## Instruction
Every line holding the string "Level" is to be copied from the entries below.

[Start of Attachment]

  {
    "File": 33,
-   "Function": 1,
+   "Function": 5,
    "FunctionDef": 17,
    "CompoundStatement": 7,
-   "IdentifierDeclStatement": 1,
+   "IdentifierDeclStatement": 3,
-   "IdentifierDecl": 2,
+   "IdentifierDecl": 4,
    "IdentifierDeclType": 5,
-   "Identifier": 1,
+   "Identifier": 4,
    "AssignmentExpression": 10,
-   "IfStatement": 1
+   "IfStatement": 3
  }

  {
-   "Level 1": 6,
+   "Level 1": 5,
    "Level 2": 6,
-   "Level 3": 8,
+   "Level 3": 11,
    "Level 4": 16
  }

[End of Attachment]
[Start of Attachment]

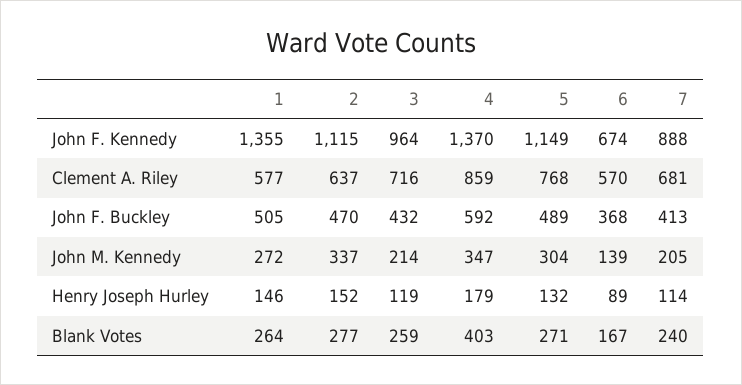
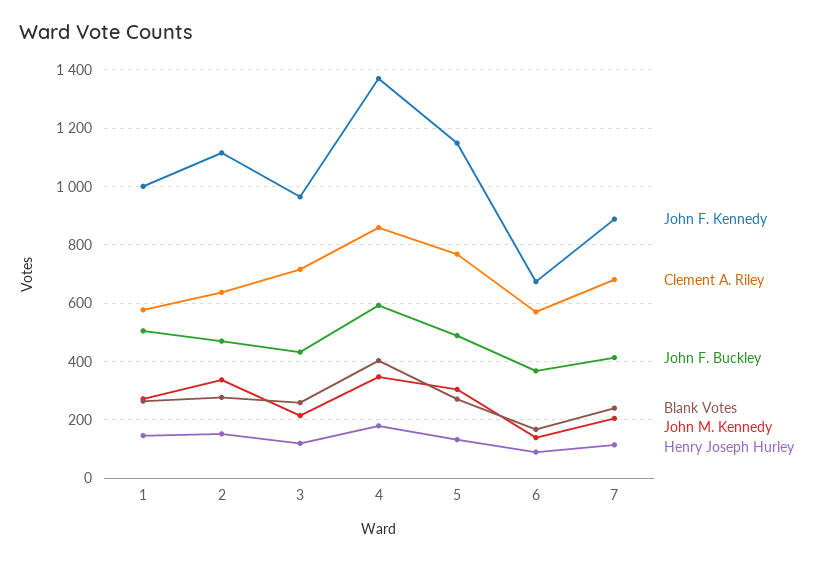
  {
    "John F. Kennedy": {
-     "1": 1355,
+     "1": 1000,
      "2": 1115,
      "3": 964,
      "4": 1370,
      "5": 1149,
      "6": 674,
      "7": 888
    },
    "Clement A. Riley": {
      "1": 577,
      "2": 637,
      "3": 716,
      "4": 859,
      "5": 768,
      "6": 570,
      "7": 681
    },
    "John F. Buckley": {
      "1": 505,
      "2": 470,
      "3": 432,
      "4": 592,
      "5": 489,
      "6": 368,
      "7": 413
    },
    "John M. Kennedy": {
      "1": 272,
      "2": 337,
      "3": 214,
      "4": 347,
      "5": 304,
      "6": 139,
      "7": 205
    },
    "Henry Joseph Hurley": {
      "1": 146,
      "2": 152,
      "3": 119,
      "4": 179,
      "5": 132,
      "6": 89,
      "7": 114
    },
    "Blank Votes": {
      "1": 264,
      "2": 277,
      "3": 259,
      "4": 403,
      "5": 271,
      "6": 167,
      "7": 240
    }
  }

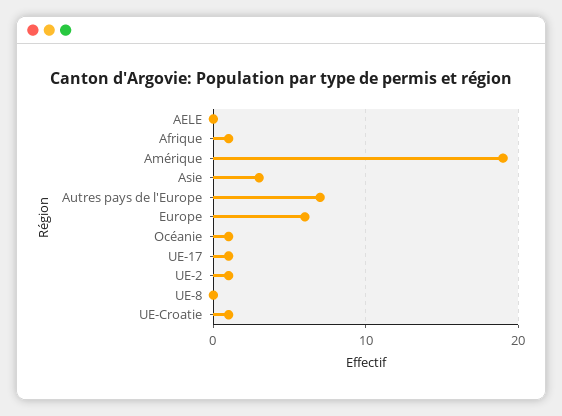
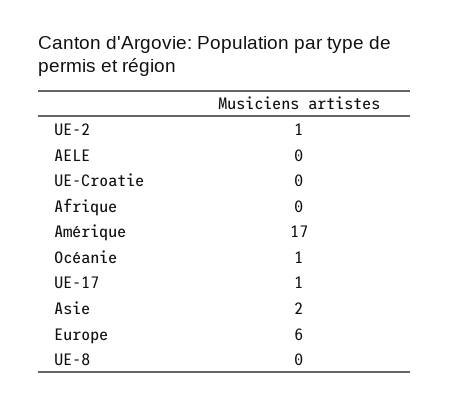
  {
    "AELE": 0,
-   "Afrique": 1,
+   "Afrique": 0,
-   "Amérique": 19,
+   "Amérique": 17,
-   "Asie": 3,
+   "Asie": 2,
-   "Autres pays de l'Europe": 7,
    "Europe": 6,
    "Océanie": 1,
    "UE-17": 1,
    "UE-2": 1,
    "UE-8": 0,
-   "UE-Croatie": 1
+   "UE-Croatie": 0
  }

[End of Attachment]

## Answer for this exercise
-   "Level 1": 6,
+   "Level 1": 5,
    "Level 2": 6,
-   "Level 3": 8,
+   "Level 3": 11,
    "Level 4": 16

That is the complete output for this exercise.